MHC class I genes (HLA-A, -B and -C) encode single polypeptides organized into three domains: α₁, α₂, and α₃. Their surface expression on most nucleated cells of the body depends on the noncovalent association with a fourth domain, the non-MHC-encoded polypeptide β₂-microglobulin[13]. MHC class I molecules are important in the efferent limb of immunity, which is designed to destroy cells bearing foreign antigens. Foreign peptides presented within the cell are deposited in the binding groove of MHC class I molecules and expressed on the cell surface. Cytotoxic T cells recognize them and destroy the cell[14]. Certain MHC class I molecules have been found to be associated with various diseases, including type 1 diabetes and cholelithiasis[15-18]. An even stronger association has been found with MHC class II molecules[18,19]. The initial explanation of HLA class I associations is linkage disequilibrium between certain subtypes of MHC class I and class II molecules[19,20]. However, other studies have suggested that there may be other loci in the MHC gene complex that also play a role[21,22]. Further investigation of such loci nearby or within MHC class I genes, such as MICA gene, is necessary to clarify these discrepancies.

MICA gene has recently been found to be more significantly associated with disease susceptibility that had been previously reported to be associated with the HLA-B locus (HLA-B7, -B8, -B15, -B18 in Caucasians; -Bw22, and -Bw54 in Chinese; -B5, -Bw52, and -Bw54 in Japanese are reportedly associated with various diseases)[4,7,8,15,16,23-28]. This suggests that susceptibility associated with the HLA-B locus might be due to different genotypes of MICA gene.

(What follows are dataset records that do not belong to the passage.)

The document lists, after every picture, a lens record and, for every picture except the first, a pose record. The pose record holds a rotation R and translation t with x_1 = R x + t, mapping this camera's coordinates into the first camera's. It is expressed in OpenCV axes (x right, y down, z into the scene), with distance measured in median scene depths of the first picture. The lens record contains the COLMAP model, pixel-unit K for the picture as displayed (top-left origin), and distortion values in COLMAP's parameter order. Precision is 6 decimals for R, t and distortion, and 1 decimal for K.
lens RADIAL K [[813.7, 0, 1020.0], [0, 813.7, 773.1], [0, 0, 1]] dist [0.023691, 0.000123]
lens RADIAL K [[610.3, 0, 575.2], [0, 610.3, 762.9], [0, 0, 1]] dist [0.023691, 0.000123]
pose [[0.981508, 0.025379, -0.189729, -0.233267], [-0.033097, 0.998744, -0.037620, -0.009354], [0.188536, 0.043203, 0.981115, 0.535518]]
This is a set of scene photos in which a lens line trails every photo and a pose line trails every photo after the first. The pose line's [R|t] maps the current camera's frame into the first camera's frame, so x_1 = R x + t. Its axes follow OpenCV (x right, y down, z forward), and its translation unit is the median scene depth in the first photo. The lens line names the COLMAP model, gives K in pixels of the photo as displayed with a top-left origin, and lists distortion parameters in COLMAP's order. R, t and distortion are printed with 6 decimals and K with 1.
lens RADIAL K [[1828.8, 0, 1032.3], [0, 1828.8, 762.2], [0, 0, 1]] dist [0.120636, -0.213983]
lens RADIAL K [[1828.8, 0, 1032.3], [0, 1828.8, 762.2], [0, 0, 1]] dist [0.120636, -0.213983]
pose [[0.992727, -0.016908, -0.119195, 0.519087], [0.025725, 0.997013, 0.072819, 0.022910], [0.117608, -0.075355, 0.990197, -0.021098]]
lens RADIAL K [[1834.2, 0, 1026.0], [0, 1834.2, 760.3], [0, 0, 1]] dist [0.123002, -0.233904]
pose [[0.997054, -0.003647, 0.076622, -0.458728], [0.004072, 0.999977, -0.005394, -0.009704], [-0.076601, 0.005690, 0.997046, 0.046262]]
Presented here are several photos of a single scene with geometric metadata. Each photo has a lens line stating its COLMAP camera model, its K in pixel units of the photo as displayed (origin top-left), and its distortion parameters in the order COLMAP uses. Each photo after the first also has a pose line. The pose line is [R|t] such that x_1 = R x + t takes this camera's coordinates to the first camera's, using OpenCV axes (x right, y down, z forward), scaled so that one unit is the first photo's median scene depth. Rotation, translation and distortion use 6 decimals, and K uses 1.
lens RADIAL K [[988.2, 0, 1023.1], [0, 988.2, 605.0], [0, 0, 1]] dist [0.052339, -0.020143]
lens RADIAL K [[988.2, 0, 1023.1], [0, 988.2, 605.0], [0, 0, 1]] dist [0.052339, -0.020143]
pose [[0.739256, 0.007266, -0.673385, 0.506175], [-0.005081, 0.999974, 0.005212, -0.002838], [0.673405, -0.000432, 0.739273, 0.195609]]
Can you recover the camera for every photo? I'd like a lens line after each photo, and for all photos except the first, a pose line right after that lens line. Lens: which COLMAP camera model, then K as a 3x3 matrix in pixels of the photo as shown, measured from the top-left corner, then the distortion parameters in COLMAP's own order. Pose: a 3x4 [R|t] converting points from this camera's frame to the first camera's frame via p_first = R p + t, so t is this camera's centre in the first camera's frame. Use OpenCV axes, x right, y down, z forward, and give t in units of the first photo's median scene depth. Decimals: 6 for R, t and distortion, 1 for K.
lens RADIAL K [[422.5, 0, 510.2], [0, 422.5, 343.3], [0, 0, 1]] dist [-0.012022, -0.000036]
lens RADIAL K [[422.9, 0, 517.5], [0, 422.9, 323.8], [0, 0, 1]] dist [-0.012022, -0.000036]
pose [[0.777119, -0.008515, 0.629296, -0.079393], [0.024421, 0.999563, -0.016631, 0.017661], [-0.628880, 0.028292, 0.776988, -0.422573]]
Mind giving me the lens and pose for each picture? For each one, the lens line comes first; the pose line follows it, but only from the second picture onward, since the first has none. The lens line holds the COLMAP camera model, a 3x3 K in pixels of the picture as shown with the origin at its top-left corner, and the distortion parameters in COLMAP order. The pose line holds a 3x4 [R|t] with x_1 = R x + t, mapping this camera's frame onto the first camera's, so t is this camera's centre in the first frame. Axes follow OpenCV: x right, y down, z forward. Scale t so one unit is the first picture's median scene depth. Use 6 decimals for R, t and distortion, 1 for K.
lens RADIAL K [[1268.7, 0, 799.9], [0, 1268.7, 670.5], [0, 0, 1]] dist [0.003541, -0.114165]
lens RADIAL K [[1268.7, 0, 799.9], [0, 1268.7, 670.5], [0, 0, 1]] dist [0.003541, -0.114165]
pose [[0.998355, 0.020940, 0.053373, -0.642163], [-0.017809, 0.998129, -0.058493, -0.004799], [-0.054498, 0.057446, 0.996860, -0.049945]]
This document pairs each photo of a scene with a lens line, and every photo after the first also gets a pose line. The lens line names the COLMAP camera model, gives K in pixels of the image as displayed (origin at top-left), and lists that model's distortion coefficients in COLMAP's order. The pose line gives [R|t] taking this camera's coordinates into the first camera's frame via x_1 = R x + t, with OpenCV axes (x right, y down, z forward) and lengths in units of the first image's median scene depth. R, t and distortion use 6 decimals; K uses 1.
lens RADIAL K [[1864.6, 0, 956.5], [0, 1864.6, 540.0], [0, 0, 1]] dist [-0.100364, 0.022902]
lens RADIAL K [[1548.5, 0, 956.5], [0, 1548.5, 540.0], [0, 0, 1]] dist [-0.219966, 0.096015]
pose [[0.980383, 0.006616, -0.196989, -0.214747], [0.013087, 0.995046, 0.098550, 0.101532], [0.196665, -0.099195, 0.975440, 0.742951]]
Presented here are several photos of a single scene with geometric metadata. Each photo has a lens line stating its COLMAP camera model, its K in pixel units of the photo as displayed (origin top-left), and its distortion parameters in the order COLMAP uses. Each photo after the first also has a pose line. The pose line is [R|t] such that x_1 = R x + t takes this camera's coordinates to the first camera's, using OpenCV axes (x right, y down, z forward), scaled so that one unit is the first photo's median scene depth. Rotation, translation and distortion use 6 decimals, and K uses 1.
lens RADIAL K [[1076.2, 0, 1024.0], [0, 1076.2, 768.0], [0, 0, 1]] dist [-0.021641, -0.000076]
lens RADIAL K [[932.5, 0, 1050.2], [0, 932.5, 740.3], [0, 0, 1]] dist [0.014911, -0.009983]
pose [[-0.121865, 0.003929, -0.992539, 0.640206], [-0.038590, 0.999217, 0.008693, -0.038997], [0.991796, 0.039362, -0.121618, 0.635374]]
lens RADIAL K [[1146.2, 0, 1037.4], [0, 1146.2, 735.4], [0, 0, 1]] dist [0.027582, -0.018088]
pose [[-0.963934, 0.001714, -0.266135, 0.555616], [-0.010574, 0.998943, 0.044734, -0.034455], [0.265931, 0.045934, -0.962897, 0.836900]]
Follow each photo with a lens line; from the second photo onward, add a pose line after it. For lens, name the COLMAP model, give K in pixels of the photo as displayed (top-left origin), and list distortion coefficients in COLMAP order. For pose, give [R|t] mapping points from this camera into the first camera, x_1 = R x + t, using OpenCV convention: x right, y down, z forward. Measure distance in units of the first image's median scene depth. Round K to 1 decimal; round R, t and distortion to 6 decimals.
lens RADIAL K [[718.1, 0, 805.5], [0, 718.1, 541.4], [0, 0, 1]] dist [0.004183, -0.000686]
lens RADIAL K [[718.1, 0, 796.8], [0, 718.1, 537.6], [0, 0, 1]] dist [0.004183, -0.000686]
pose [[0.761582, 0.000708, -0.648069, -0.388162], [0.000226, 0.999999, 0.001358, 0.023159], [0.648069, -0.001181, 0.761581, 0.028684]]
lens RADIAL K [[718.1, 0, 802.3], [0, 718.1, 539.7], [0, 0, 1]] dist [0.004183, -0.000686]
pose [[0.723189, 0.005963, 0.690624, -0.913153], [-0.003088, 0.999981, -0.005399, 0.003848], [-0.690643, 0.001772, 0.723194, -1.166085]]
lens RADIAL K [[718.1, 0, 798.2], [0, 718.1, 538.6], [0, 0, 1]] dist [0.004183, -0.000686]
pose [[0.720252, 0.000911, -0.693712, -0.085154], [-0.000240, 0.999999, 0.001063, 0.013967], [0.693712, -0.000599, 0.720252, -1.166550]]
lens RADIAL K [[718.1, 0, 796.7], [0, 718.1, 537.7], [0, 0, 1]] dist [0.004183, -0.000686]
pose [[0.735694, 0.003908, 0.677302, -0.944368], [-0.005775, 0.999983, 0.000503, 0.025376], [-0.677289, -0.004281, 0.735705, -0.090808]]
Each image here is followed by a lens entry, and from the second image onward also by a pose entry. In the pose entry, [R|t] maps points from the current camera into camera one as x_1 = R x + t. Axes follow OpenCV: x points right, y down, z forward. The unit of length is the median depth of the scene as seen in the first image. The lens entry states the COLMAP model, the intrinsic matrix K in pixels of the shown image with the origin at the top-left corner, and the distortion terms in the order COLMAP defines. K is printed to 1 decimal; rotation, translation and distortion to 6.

MICA is specifically expressed by fibroblasts, epithelial cells, keratinocytes, endothelial cells, and monocytes[3,29]. The molecule is similar to MHC class I antigens. Thus MICA is thought to represent a second lineage of MHC antigens and possibly to play a specialized or modified role in the immune response[3]. The recruitment of γ( T cells in skin and intestinal mucosa mirrors the pattern of expression of MICA and is consistent with the hypothesis that these molecules may play a role in inflammation and in the response to stress or damage in certain tissues[29]. MICA expression is regulated by promoter heat shock elements similar to those of HSP70 genes[30]. The high levels of MICA expression in epithelial cell lines together with the upregulation of MICA after heat shock may represent a molecular mechanism for exposing stressed epithelial cells to the immune system[31]. Thus MICA may function as an indicator of cell stress and may be recognized by γ( T cells in an unusual interaction. It is possible, therefore, that MICA regulates the immune response when cells are stressed and might be involved in the development of cholelithiasis.

However, our study showed that the polymorphic MICA alleles were not significantly associated with cholelithiasis, nor were there any differences when we looked at subgroups of patients, stratified according to sex, types of gallstone, or age. The latter factor is of interest in considering the contribution of heredity vs. environment. These results are perhaps not surprising, since the pathogenesis of cholelithiasis in Taiwan is multifactorial[32]. Nevertheless, our demonstration of the absence of an association between MICA gene and cholelithiasis is useful in pointing future research in other directions. The fact of the increased familial frequency of cholelithiasis[1] thus remains to be explained, perhaps by studying other loci on the human chromosome.